### RECORDS SUPPLIED

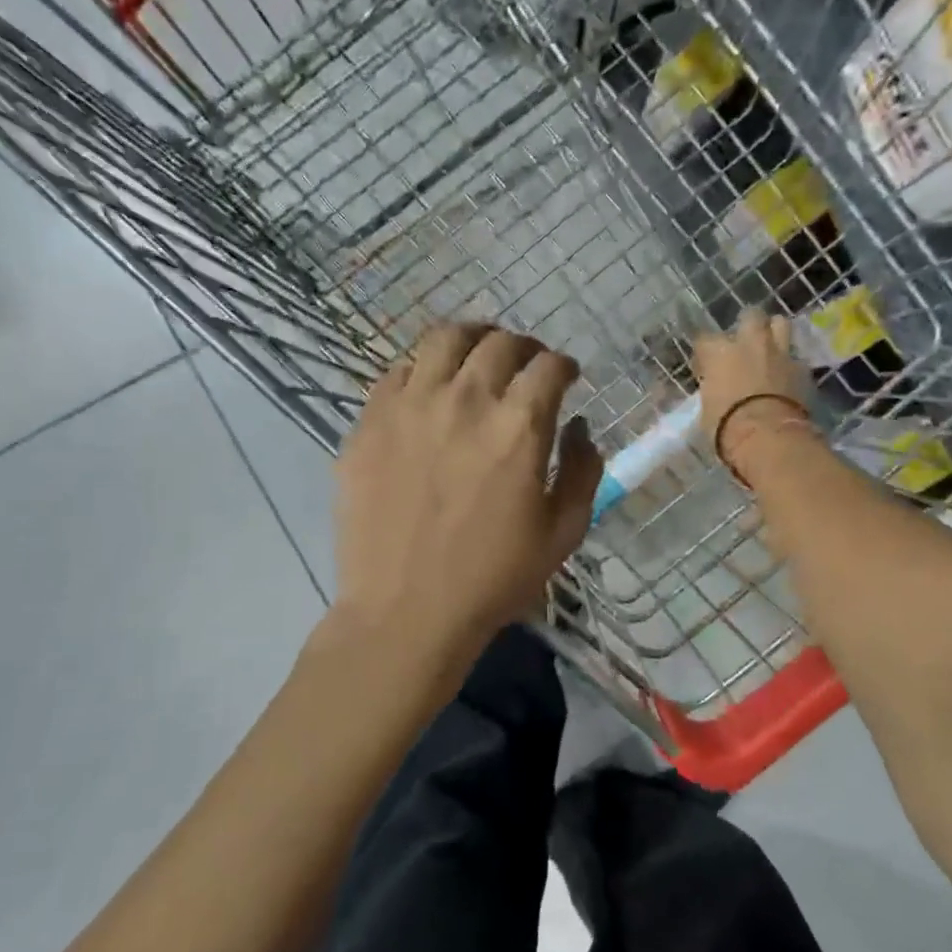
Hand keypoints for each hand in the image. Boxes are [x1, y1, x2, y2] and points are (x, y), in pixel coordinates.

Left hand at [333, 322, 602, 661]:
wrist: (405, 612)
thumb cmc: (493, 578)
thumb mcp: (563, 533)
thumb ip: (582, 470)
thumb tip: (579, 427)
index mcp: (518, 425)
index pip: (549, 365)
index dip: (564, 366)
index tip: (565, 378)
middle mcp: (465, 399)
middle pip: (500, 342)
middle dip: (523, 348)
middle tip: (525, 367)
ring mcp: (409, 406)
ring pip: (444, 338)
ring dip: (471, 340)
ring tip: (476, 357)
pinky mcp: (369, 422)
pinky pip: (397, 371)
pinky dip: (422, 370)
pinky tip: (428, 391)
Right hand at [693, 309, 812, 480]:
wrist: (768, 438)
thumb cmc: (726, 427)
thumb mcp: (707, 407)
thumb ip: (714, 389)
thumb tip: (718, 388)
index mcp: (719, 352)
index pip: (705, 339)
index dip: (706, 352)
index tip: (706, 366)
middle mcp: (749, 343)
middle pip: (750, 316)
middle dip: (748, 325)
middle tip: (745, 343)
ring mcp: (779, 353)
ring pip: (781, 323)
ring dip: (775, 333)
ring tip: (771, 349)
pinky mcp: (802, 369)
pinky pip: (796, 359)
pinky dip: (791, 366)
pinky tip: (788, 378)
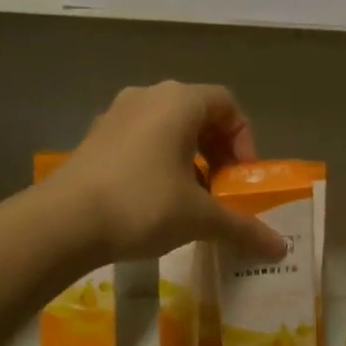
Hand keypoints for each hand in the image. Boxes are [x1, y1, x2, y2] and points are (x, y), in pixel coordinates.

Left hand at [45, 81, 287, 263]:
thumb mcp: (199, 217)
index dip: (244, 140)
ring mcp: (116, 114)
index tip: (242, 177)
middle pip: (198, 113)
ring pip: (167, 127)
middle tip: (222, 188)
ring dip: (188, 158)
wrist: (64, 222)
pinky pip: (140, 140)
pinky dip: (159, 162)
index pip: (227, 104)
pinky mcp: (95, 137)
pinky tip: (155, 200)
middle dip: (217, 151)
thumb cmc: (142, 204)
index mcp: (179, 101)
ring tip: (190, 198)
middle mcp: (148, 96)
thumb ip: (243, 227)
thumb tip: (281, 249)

--

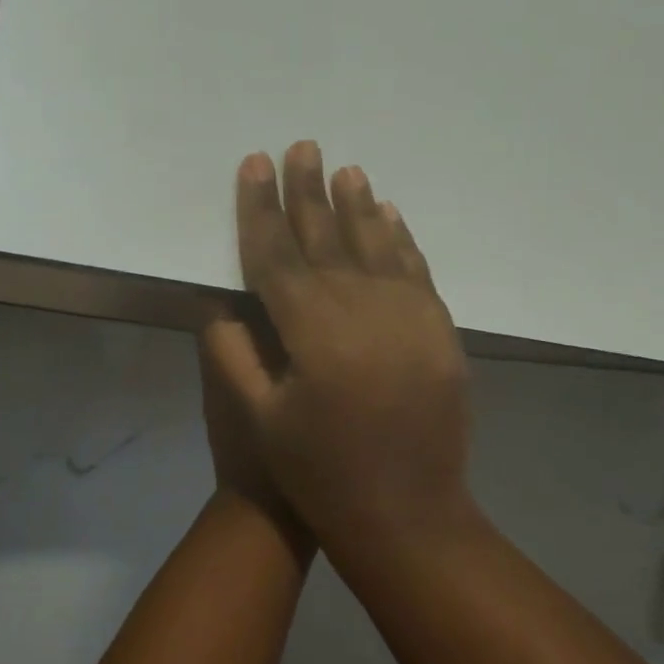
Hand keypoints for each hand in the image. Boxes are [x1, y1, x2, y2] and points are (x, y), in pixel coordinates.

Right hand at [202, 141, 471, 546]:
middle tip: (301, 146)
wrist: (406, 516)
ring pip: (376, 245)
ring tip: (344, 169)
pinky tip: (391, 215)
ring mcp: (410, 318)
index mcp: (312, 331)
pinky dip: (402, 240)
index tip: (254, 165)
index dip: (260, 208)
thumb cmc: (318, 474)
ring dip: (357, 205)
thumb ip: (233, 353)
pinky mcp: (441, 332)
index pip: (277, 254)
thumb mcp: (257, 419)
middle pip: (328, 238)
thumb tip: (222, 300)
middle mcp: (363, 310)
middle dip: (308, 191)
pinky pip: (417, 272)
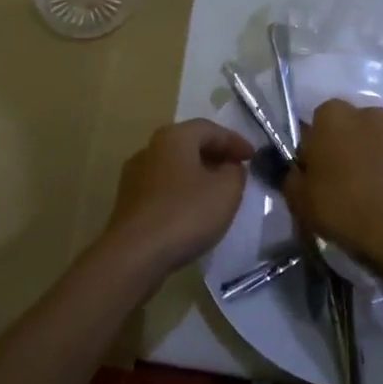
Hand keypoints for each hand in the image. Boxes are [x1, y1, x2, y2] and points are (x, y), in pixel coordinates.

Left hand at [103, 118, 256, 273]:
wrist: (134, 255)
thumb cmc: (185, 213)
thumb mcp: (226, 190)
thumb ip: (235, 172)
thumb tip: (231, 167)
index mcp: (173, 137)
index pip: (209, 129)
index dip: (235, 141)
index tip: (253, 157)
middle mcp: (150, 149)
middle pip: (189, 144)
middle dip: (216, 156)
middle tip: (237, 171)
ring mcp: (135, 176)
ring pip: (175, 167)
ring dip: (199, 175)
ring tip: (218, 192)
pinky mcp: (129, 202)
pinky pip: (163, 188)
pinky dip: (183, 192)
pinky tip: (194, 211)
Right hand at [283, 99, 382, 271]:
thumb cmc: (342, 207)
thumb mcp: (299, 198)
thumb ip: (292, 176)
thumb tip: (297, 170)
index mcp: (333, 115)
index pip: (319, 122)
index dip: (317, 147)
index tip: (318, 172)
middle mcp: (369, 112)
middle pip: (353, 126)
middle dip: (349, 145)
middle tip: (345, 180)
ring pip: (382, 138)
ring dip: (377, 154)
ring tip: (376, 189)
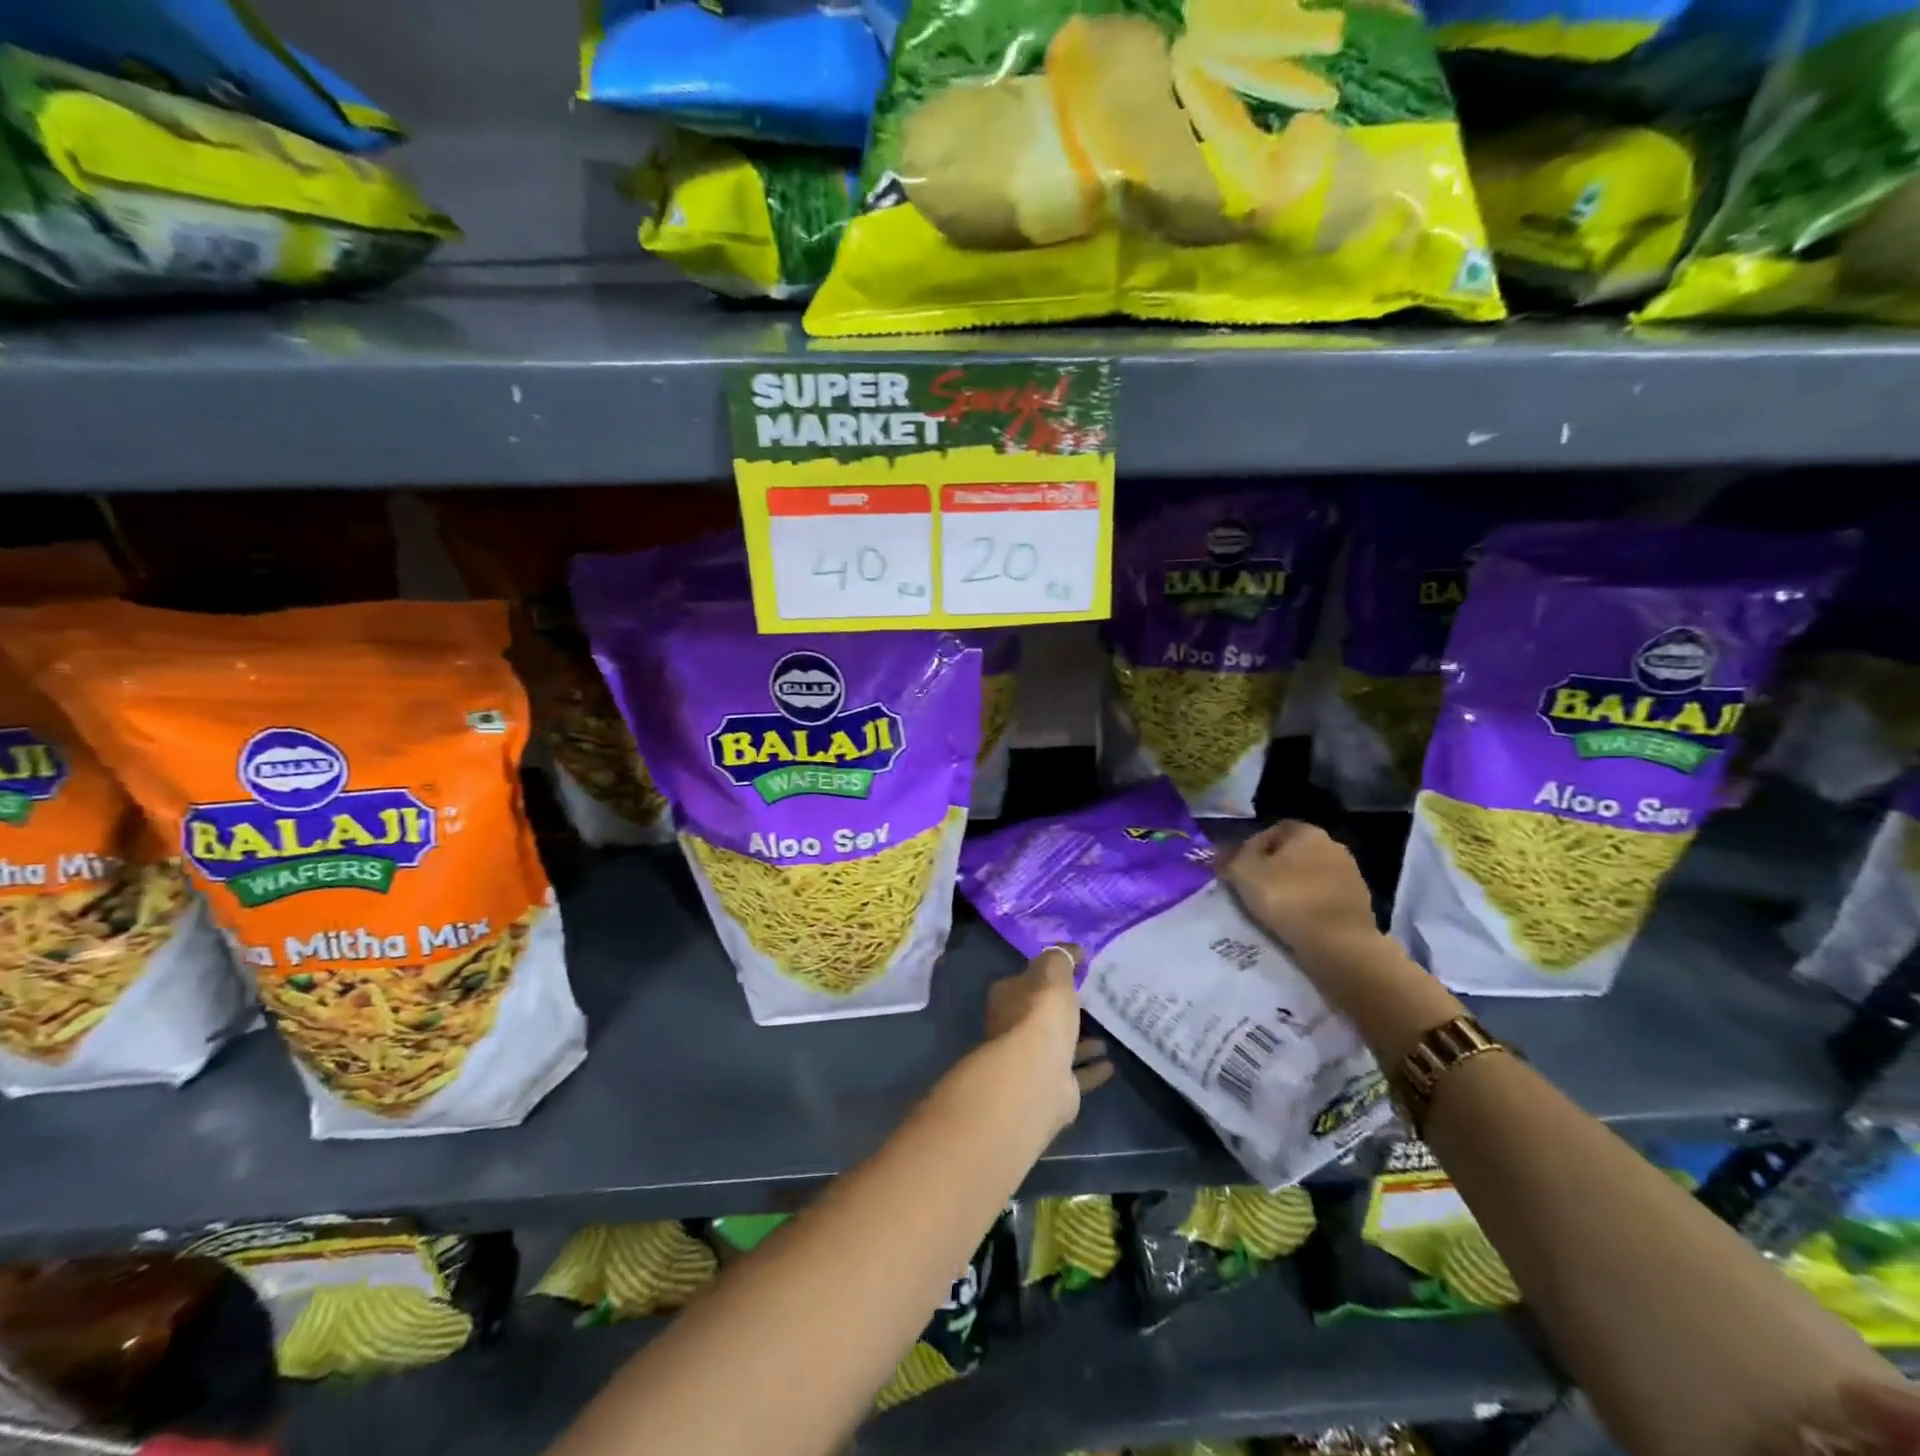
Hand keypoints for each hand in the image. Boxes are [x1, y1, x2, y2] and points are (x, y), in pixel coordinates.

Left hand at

### REQUIREMENT
What you return must match, character for character, the lines above from the one with "pinky tip: (391, 215)" through the one with "index dip: (235, 141)", minus any pictures.

### WRITTEN RESPONSE
pinky tip: (391, 215)
ring mcp: (410, 318)
index mcp: (312, 331)
pinky dip: (402, 240)
index tip: (254, 165)
index dip: (260, 208)
thumb cmc: (318, 474)
ring dip: (357, 205)
thumb ip: (233, 353)
pinky mcp: (441, 332)
index pip: (277, 254)
thumb mcp: (257, 419)
middle pip: (328, 238)
thumb tip: (222, 300)
middle mcp: (363, 310)
middle dip: (308, 191)
pinky pip: (417, 272)
Hand keypoints for each hand in the image. Boxes are [x1, y1, x2, y2] and points are (x, y), in pixel coordinates.

Left hand at [103, 118, 256, 273]:
wrist: (134, 255)
thumb cmc: (185, 213)
thumb mcp: (226, 190)
thumb ip: (235, 172)
thumb tip: (231, 167)
index mcp: (173, 137)
index pip: (209, 129)
index dip: (235, 141)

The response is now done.